:: Metin alıntısı ::

29 Kasım 2023 Çarşamba

MÜSLÜMANLARIN AHLAKLA BİTMEYEN İMTİHANI

AKP iktidarı döneminde memleket tarihte hiç olmadığı kadar Müslümanlaştı ama hayatın hemen her alanında o ölçüde yozlaştı çürüdü, yarım yamalak da olsa var olan aklını ahlakını yitirdi.

Gün geçmiyor ki bir yolsuzluk hırsızlık dolandırıcılık haberiyle veya siyasi zorbalıkla ya da hemen her türden ayrımcılık ve nefret vakasıyla yüreğimiz kavrulmasın. 

Yanlış anlaşılmasın, AKP iktidarı öncesinde her şey güllük gülistanlık değildi. Geçmişte de rüşvet, yolsuzluk, ayrımcılık, siyasi zorbalık vardı ama insaf ile söyleyelim, bu dönemdeki kadar sıradanlaşmamıştı. 12 Eylül faşizmi döneminde bile hukuk devleti duyarlılığı elbette yoktu ama hiç değilse kanun devleti hassasiyeti vardı; yürürlükteki kanunların çizdiği sınırlar dışına çıkanlar ceremesini çekiyordu veya kamu vicdanında mahkûm oluyordu.

:::
:: Verilen kayıtlar ::

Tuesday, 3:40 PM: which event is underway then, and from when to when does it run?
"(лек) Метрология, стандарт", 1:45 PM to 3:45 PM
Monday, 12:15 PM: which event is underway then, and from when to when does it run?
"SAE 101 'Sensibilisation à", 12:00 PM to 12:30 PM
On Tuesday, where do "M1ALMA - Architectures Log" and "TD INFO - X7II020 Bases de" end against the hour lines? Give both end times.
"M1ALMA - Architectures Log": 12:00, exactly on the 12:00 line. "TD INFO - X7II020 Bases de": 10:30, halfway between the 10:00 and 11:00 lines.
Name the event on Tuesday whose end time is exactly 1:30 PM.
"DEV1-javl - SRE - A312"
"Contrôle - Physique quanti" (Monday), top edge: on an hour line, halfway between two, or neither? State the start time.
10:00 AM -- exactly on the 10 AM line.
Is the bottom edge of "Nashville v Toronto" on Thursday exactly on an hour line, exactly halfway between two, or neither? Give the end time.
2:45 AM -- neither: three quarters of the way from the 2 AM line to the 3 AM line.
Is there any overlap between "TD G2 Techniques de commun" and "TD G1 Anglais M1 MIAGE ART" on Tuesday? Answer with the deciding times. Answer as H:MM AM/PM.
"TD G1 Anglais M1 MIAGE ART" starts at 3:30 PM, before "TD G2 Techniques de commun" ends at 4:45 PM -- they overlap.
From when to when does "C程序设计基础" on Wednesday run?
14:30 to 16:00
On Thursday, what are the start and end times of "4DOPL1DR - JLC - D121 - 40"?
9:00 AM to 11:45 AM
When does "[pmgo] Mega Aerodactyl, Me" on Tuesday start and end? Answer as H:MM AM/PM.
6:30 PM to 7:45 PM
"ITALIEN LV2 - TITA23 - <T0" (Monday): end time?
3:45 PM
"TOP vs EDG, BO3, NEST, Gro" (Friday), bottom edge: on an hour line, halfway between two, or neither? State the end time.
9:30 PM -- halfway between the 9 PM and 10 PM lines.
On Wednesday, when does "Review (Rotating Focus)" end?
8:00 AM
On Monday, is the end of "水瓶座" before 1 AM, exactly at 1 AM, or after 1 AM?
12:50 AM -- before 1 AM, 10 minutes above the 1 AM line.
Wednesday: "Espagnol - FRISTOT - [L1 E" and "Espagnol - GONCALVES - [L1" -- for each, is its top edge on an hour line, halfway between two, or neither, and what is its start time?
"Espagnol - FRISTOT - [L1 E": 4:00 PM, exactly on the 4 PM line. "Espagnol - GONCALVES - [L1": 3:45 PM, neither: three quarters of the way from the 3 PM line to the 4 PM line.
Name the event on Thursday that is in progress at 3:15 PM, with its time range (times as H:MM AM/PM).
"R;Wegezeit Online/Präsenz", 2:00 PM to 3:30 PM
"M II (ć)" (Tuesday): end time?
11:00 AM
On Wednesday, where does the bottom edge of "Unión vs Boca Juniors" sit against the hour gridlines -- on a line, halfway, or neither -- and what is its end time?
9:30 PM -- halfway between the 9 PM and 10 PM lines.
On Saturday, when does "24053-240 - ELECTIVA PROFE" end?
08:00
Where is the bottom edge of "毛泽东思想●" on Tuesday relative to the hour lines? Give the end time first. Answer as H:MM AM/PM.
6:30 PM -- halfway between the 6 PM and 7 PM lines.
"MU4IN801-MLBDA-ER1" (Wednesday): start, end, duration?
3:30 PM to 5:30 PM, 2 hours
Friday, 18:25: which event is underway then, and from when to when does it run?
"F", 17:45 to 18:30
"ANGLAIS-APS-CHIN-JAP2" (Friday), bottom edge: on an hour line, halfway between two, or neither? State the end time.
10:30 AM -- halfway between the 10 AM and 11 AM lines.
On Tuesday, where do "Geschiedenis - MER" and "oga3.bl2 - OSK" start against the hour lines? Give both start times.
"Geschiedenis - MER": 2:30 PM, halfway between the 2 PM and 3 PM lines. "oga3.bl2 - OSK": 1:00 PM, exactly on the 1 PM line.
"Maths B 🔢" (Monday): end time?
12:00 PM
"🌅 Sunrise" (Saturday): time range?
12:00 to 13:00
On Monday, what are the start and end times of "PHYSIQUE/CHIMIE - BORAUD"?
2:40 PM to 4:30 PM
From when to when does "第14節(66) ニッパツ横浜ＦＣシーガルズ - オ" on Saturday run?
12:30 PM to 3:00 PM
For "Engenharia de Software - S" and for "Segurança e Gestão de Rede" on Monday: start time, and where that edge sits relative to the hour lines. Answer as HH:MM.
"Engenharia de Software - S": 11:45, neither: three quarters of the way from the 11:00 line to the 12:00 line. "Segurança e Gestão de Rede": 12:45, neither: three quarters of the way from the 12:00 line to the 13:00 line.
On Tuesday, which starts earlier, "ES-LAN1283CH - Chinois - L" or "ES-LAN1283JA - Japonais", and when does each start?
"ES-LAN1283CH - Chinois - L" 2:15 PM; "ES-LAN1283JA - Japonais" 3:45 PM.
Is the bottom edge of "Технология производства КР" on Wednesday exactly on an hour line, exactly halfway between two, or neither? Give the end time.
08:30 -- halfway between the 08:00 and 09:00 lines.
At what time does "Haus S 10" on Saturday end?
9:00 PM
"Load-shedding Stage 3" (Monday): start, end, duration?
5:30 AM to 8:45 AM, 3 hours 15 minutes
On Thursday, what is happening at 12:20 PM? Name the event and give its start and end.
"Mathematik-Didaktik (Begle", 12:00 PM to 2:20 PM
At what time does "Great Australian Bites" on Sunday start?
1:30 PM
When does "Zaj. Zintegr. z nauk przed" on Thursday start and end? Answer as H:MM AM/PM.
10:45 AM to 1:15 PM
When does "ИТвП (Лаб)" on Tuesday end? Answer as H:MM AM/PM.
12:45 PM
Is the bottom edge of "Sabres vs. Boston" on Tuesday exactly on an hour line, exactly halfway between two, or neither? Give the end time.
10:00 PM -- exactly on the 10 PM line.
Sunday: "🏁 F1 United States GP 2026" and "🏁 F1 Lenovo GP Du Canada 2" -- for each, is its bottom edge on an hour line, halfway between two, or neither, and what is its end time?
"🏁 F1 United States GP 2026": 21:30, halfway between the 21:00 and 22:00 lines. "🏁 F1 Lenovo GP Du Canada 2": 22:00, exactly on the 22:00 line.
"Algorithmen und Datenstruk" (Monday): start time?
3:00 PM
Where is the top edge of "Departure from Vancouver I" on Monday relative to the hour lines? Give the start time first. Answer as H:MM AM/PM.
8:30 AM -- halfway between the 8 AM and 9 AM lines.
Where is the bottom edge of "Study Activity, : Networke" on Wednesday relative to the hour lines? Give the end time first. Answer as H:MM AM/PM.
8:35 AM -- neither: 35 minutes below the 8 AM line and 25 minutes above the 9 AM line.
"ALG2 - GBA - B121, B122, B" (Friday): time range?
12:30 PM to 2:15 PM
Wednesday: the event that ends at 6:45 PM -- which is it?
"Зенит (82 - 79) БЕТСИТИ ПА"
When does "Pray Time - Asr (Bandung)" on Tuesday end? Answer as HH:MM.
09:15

:::

Yazılı görevler >>
A) Metin alıntısında "29 Kasım 2023" ile başlayıp "vakasıyla yüreğimiz kavrulmasın." ile biten bölümün tamamını aynen yazıya geçirin.
B) Metin alıntısına göre 12 Eylül döneminde hukuk devleti duyarlılığı olmasa da hangi hassasiyet vardı?

Cevaplar >>
A)
29 Kasım 2023 Çarşamba

MÜSLÜMANLARIN AHLAKLA BİTMEYEN İMTİHANI

AKP iktidarı döneminde memleket tarihte hiç olmadığı kadar Müslümanlaştı ama hayatın hemen her alanında o ölçüde yozlaştı çürüdü, yarım yamalak da olsa var olan aklını ahlakını yitirdi.

Gün geçmiyor ki bir yolsuzluk hırsızlık dolandırıcılık haberiyle veya siyasi zorbalıkla ya da hemen her türden ayrımcılık ve nefret vakasıyla yüreğimiz kavrulmasın.

B) Kanun devleti hassasiyeti vardı.